A very interesting letter from TPM Reader JS on a little discussed part of the ‘cancellation’ and rollover story, namely that a lot of insurers, far from ‘dropping’ or ‘canceling’ coverage are working hard to keep their existing coverage holders from going to the exchanges to see the better deals they can get …
I am not terribly different than some other writers who have been in the individual market. We have BCBS covering a family of four with a variety of pre-existing (but not life threatening) conditions. Like others, BCBS of Illinois informed us that our policy would no longer be valid after January 1, 2014. They also informed us that they would role us automatically into a slightly more expensive (and largely comparable) plan if we did nothing.
Here is where it gets a bit more interesting. The “cancellation letter” directed us to the BCBS website, where we could shop through various other options. There are a large number of options (e.g., network breadth, deductibles, co-pays, etc.), many of which are also comparable to what we have at lower rates. Relatively minor tweaks to our deductible will save us hundreds per month – more than offsetting the deductibles. And, since getting the letter, we have gotten follow-up emails and telephone calls from BCBS encouraging us to compare our options at the BCBS website.
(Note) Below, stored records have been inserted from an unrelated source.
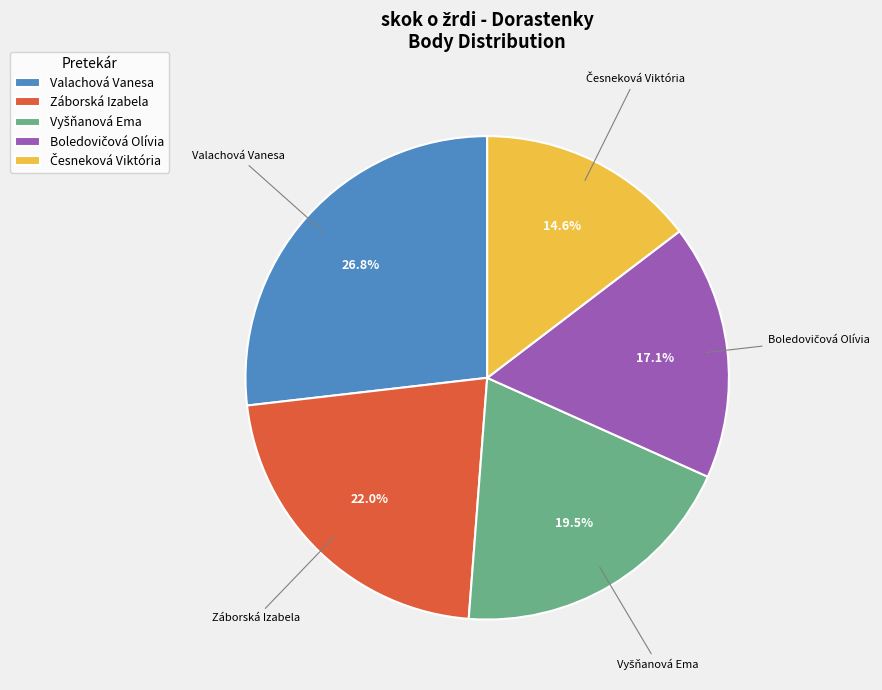

To the nearest percent, what is the difference between the largest and smallest slice percentages?

12%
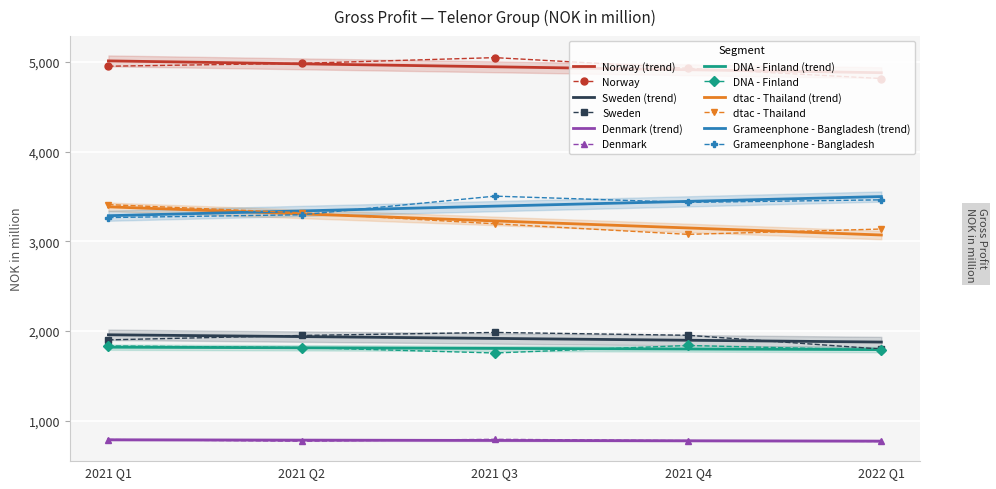

What position from the right is 2021 Q1?

5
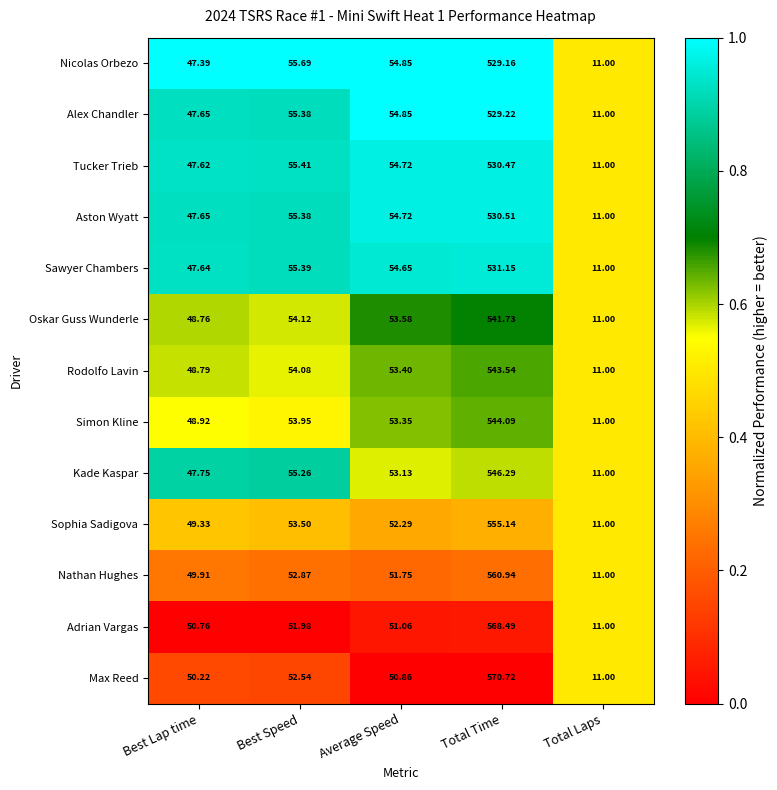

Which category has the highest value across all series?

Total Time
It has become quite clear over the past couple of weeks that BCBS does not want us shopping on the Illinois Exchange. Of course I will ultimately do that, if nothing else to check out competitive options. BCBS has huge market share here and they have the best, most comprehensive network – I won’t be a bit surprised if we stay with them. That said, we have suddenly become much more attractive and important to BCBS than we were. Getting through underwriting a few years ago was ridiculously difficult, now we are being marketed heavily and encouraged essentially to skip the exchange all together and shop exclusively at BCBS.
Count me among those who think the ACA will ultimately work to the net benefit of the vast majority of people in the individual market – myself included.